Sukses

Dewan Militer Sudan Resmi Bubar, Bentuk Badan Baru Bersama Gerakan pro-Demokrasi

Dewan Militer di Sudan yang menggulingkan mantan Presiden Omar Al-Bashir resmi dibubarkan.

Liputan6.com, Khartoum - Dewan Militer di Sudan yang menggulingkan mantan Presiden Omar Al-Bashir resmi dibubarkan. Sebagai gantinya, gerakan pro-demokrasi dan Angkatan Darat negara itu membentuk badan gabungan yang diberi nama Dewan Kedaulatan. 

Dewan Kedaulatan bertugas memetintah Sudan hingga diadakannya pemilihan umum yang akan berlangsung tiga tahun lagi, lapor Associated Press seperti dilansir dari VOA Indonesia, Rabu (21/8/2019).

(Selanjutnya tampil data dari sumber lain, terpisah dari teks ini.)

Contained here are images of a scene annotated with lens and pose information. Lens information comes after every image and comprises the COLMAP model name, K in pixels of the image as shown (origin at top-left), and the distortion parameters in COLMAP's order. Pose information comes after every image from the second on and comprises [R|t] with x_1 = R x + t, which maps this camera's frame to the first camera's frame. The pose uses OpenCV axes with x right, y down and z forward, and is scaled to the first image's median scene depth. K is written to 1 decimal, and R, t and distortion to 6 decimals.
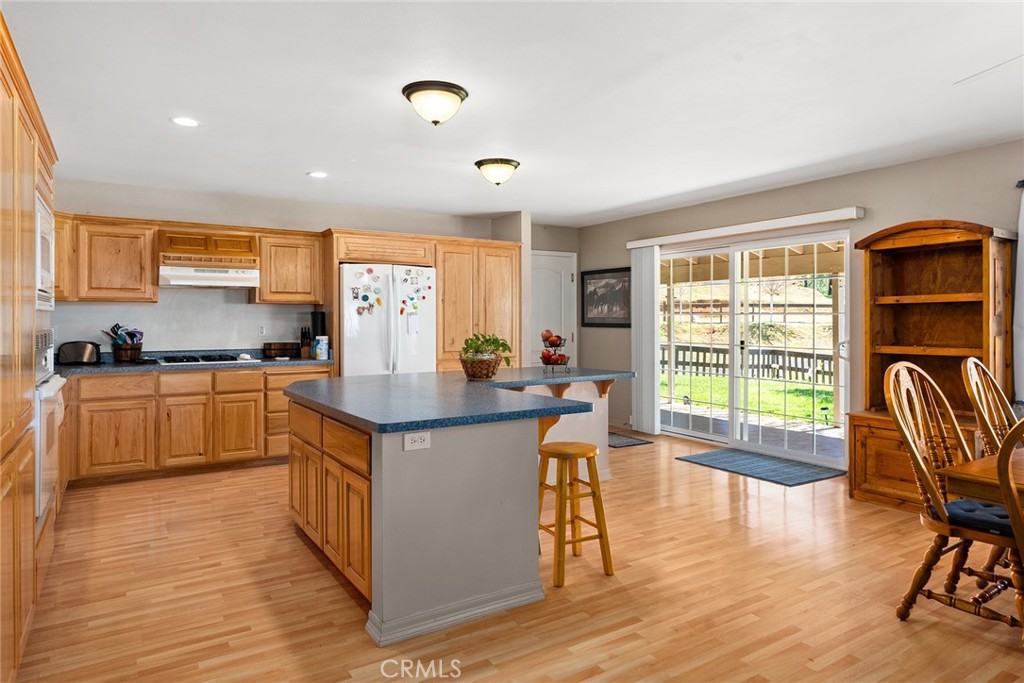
lens RADIAL K [[624.4, 0, 513.7], [0, 624.4, 320.6], [0, 0, 1]] dist [0.001409, 0.000228]
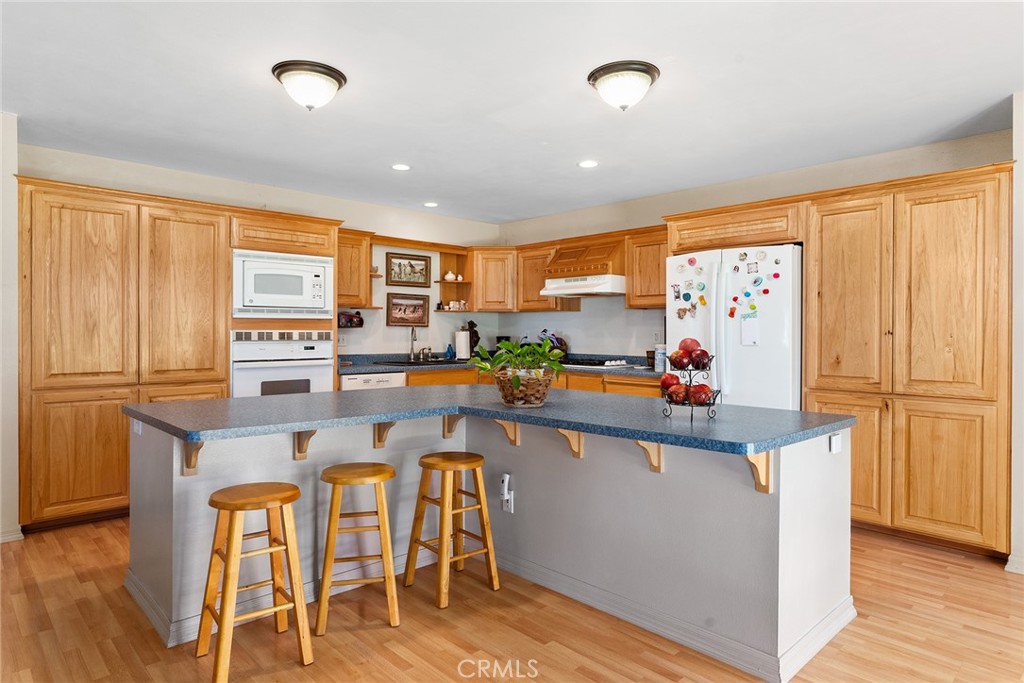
lens RADIAL K [[592.8, 0, 512.0], [0, 592.8, 341.5], [0, 0, 1]] dist [-0.004086, 0.000162]
pose [[0.190887, 0.023235, -0.981337, 0.567667], [0.000271, 0.999719, 0.023723, 0.002642], [0.981612, -0.004795, 0.190827, 0.803141]]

Badan yang beranggotakan 11 orang itu disebut Dewan Kedaulatan, dibentuk atas desakan Amerika dan sejumlah negara Arab di tengah keprihatinan bahwa krisis politik itu bisa memicu perang saudara.

Demonstrasi massal pecah di Sudan pada Desember tahun lalu karena buruknya keadaan ekonomi, tapi kemudian berubah menjadi seruan supaya Presiden Bashir turun setelah berkuasa selama tiga dasawarsa.

Tentara kemudian menggulingkan mantan Presiden Sudan Bashir, tapi demonstrasi terus berlanjut menuntut transisi cepat ke pemerintahan sipil. Perundingan rumit tentang pembentukan dewan gabungan sipil-militer itu berlangsung berbulan-bulan. Sedikitnya 250 orang tewas sejak aksi protes dimulai, kata para pengatur demonstrasi.

Jenderal Abdel Fattah Burhan, Ketua Dewan Militer yang menggulingkan Bashir, akan menjadi pemimpin Dewan Kedaulatan itu selama 21 bulan, kata juru bicara dewan Letjen Shams el-din Kasasi. Tokoh sipil yang memimpin aksi protes akan melanjutkan pimpinan Dewan Kedaulatan itu untuk masa 18 bulan berikutnya. 

Simak video pilihan berikut:

2 dari 2 halaman

Indonesia Sambut Baik

Sementara itu, pemerintah Indonesia sempat merespons positif terhadap perkembangan politik terbaru di Sudan - sebelum Dewan Militer resmi dibubarkan. Respons itu datang setelah dewan militer Sudan dan kelompok oposisi sipil telah menandatangani perjanjian pembagian kekuasaan di Ibu Kota Khartoum pada Sabtu 17 Agustus 2019.

Pakta tersebut membuka jalan bagi kedua faksi untuk membentuk dewan militer dan sipil bersama yang akan memimpin Sudan selama tiga tahun sampai pemilu diadakan untuk pemerintahan yang dipimpin sipil, demikian seperti dikutip dari BBC, Minggu (18/8/2019).

Di bawah kesepakatan, dewan berdaulat, yang terdiri dari enam warga sipil dan lima jenderal, akan memerintah negara itu sampai pemilu.

Kedua belah pihak telah sepakat untuk merotasi kepemimpinan dewan selama tiga tahun. Seorang perdana menteri yang dinominasikan oleh warga sipil akan ditunjuk pekan depan.

Menyikapi situasi tersebut, pemerintah Indonesia "menyambut baik penandatanganan kesepakatan politik" antara dewan militer dan kelompok sipil 'Gerakan Pembebasan dan Perubahan Sudan'.

"Penandatangan itu merupakan langkah penting bagi keberlanjutan proses transformasi dan demokrasi yang damai di Sudan," lanjut pemerintah Indonesia seperti dikutip dari laman resmi Kementerian Luar Negeri RI, Kemlu.go.id.